**TRECHO SELECIONADO**
──────────
A iminência do Dia dos Namorados não me assusta, mas incomoda. Apesar de saber que se trata de uma data puramente comercial, não consigo ficar indiferente a ela. Estar sozinho dói. Me sinto levemente deprimido, envolto na mais pura melancolia. Uma solidão que nem a companhia dos amigos é capaz de aplacar. Um vazio profundo que, ironicamente, me acompanha e conforta. Esse dito alívio, porém, ocorre mais em função da comodidade de não agir do que pelo real alento que a escuridão me traz.
──────────
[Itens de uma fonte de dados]

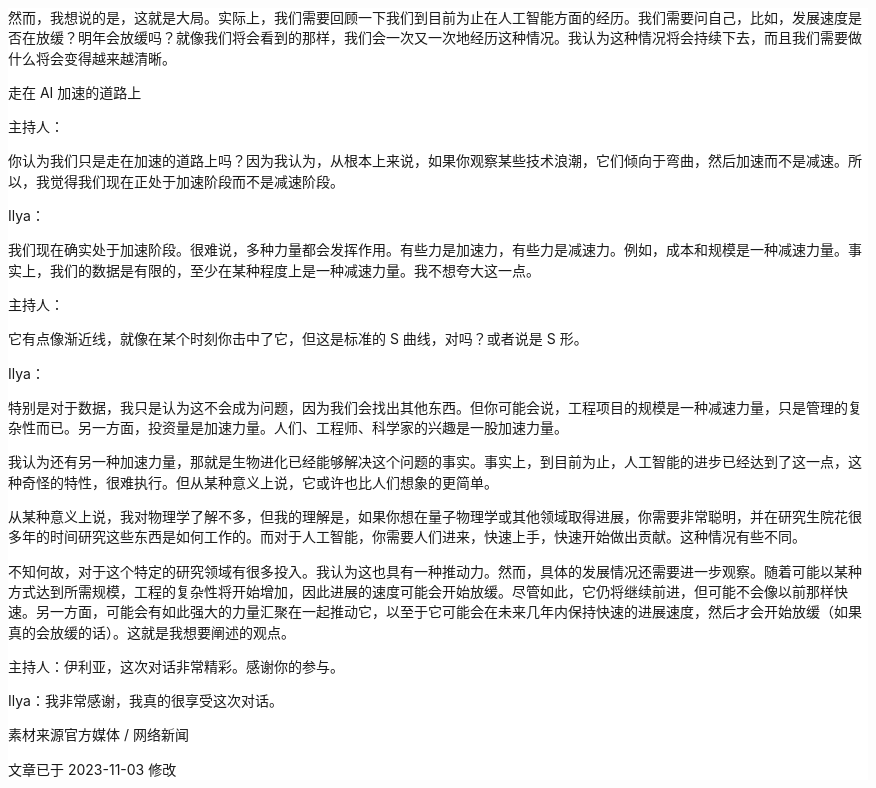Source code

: 然而，我想说的是，这就是大局。实际上，我们需要回顾一下我们到目前为止在人工智能方面的经历。我们需要问自己，比如，发展速度是否在放缓？明年会放缓吗？就像我们将会看到的那样，我们会一次又一次地经历这种情况。我认为这种情况将会持续下去，而且我们需要做什么将会变得越来越清晰。

走在 AI 加速的道路上

主持人：

你认为我们只是走在加速的道路上吗？因为我认为，从根本上来说，如果你观察某些技术浪潮，它们倾向于弯曲，然后加速而不是减速。所以，我觉得我们现在正处于加速阶段而不是减速阶段。

Ilya：

我们现在确实处于加速阶段。很难说，多种力量都会发挥作用。有些力是加速力，有些力是减速力。例如，成本和规模是一种减速力量。事实上，我们的数据是有限的，至少在某种程度上是一种减速力量。我不想夸大这一点。

主持人：

它有点像渐近线，就像在某个时刻你击中了它，但这是标准的 S 曲线，对吗？或者说是 S 形。

Ilya：

特别是对于数据，我只是认为这不会成为问题，因为我们会找出其他东西。但你可能会说，工程项目的规模是一种减速力量，只是管理的复杂性而已。另一方面，投资量是加速力量。人们、工程师、科学家的兴趣是一股加速力量。

我认为还有另一种加速力量，那就是生物进化已经能够解决这个问题的事实。事实上，到目前为止，人工智能的进步已经达到了这一点，这种奇怪的特性，很难执行。但从某种意义上说，它或许也比人们想象的更简单。

从某种意义上说，我对物理学了解不多，但我的理解是，如果你想在量子物理学或其他领域取得进展，你需要非常聪明，并在研究生院花很多年的时间研究这些东西是如何工作的。而对于人工智能，你需要人们进来，快速上手，快速开始做出贡献。这种情况有些不同。

不知何故，对于这个特定的研究领域有很多投入。我认为这也具有一种推动力。然而，具体的发展情况还需要进一步观察。随着可能以某种方式达到所需规模，工程的复杂性将开始增加，因此进展的速度可能会开始放缓。尽管如此，它仍将继续前进，但可能不会像以前那样快速。另一方面，可能会有如此强大的力量汇聚在一起推动它，以至于它可能会在未来几年内保持快速的进展速度，然后才会开始放缓（如果真的会放缓的话）。这就是我想要阐述的观点。

主持人：伊利亚，这次对话非常精彩。感谢你的参与。

Ilya：我非常感谢，我真的很享受这次对话。

素材来源官方媒体 / 网络新闻

文章已于 2023-11-03 修改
──────────
Responda, por favor, às perguntas abaixo sobre o trecho selecionado, numerando as respostas da mesma forma:
1. Como o Dia dos Namorados é descrito no trecho selecionado?
2. Segundo o trecho selecionado, o que não é capaz de aplacar a solidão?
3. Em função de que ocorre mais o alívio mencionado no trecho selecionado?

**RESULTADO DO EXERCÍCIO**
1. Como uma data puramente comercial.
2. A companhia dos amigos.
3. Da comodidade de não agir, mais do que pelo real alento que a escuridão traz.